Brasilien befindet sich einmal
wieder in schwierigen Zeiten, seit einem Jahr wird das Land nicht mehr regiert,
sondern das politische Establishment in Brasilia beschäftigt sich nur noch mit
sich selbst. Wenn man bedenkt, mit welchem Engagement der wichtigste brasilianische Historiker des
19. Jahrhunderts, Francisco Adolfo Varnhagen, der Visconde de Porto Seguro, bereits 1877 dafür eintrat, dass die
Hauptstadt weg von der Küste ins Zentrum des Landes verlegt werden sollte und
mit welcher Begeisterung Juscelino Kubitschek den Aufbau der neuen Hauptstadt
in den 1950er Jahren vorantrieb, muss man sich heute fragen, ob es gut war den
Politikern eine so weit vom realen Brasilien entfernte „Insel“ zu bauen. Sie
beschäftigen sich immer mehr mit sich selbst als mit den Sorgen des Landes,
verschieben Ämter und Posten, lassen sich kaufen und kaufen Stimmen ein, alles
nur zu ihrem eigenen Vorteil. Das Volk zu dessen Wohle sie dienen sollen,
existiert in ihren Gedanken nur alle paar Jahre als Stimmvieh.
Wenn nun an diesem Wochenende
über das Verbleiben der Präsidentin Dilma Rousseff im Amt entschieden wird,
dann ist dies nur der vorläufige Höhepunkt einer am Volk und am Land vorbei geführten
Politik.

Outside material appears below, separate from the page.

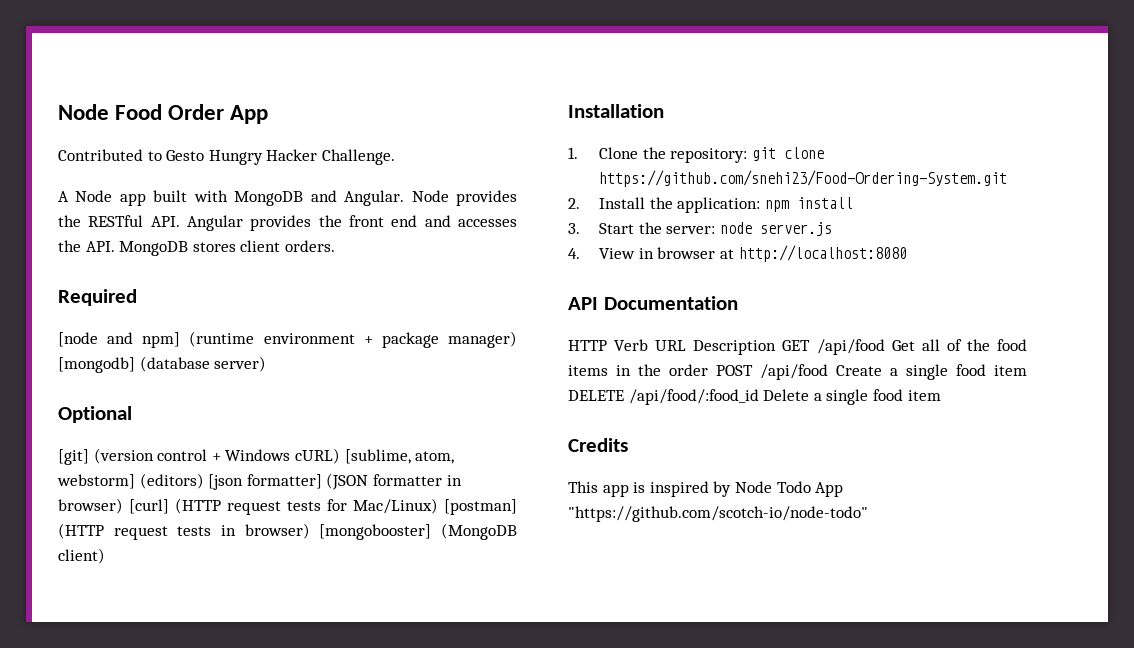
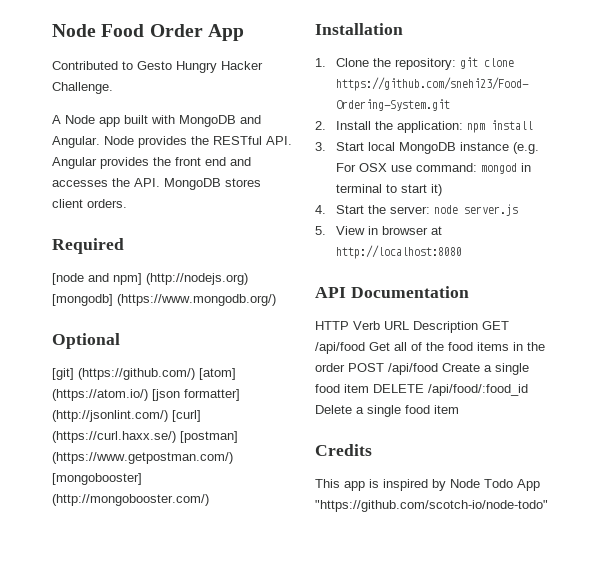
[189,331,517,348] [58,356,267,373] [58,406,132,423] [58,448,455,465] [57,473,462,490] [58,498,517,515] [58,523,517,540] [58,548,105,564] (runtime environment + package manager) [mongodb] (database server) // Optional // [git] (version control + Windows cURL) [sublime, atom, webstorm] (editors) [json formatter] (JSON formatter in browser) [curl] (HTTP request tests for Mac/Linux) [postman] (HTTP request tests in browser) [mongobooster] (MongoDB client) -> [146,273,248,285] [52,294,276,306] [52,333,120,349] [52,368,236,380] [52,389,240,401] [52,410,201,422] [52,431,238,443] [52,452,233,464] [52,473,142,485] [52,494,209,506] (http://nodejs.org) [mongodb] (https://www.mongodb.org/) // Optional // [git] (https://github.com/) [atom] (https://atom.io/) [json formatter] (http://jsonlint.com/) [curl] (https://curl.haxx.se/) [postman] (https://www.getpostman.com/) [mongobooster] (http://mongobooster.com/)
(635, 228) none -> [367,142,539,154] [335,163,531,174] [335,184,442,196] [315,205,364,214] local MongoDB instance (e.g. For OSX use command: mongod in terminal to start it) // 4. Start
[568,248,580,259] 4. -> [315,226,326,235] 5.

Seit ihrem Amtsantritt zur 2. Regierungsperiode steht die Präsidentin
unter Beschuss, da es sich zeigte, dass die wirtschaftspolitische Richtung
ihrer Partei und ihres Vorgängers systematisch auf einen Absturz ausgerichtet
war. Im ersten Jahrzehnt dieses Jahrhunderts lebte das Land auf der Woge der
steigenden Preise für Rohprodukte, die der Weltmarkt haben wollte und teuer
bezahlte. Mit den Einnahmen wurden Wahlgeschenke verteilt und Stimmen gekauft.
Doch das Verteilungsfest ist zu Ende gegangen, die Töpfe sind leer, die
Weltwirtschaft wächst nicht mehr, der Bedarf auch in China ist erst einmal
gedeckt. So versuchte man Schulden zu kaschieren und Finanzlöcher mit
Manipulation zu stopfen, das Resultat ist nun der Impeachmentprozess.
Dass bei dieser ganzen Geschichte
aber die brasilianische Volkswirtschaft abschmiert, Investoren das Land
verlassen, die Kaufkraft schwindet und Arbeitnehmer in Massen entlassen werden,
das interessiert in Brasilia kaum jemand. Sie kämpfen derzeit einfach ums
Überleben, da ja vielen die Polizei und die Justiz im Nacken sitzt. Schwierige
Zeiten. Aber man hatte das in der Geschichte des Landes immer wieder erlebt:
nach Getulio Vargas Selbstjustiz 1954, nach Janio Quadros unerklärtem Rücktritt
1961, nach der Machtübernahme der Militärs 1964 und nach dem Impeachment von
Präsident Fernando Collor 1990. Es wird weitergehen, ob es besser wird? Das
kann vielleicht nur eine „Mãe Santa“ vorhersehen.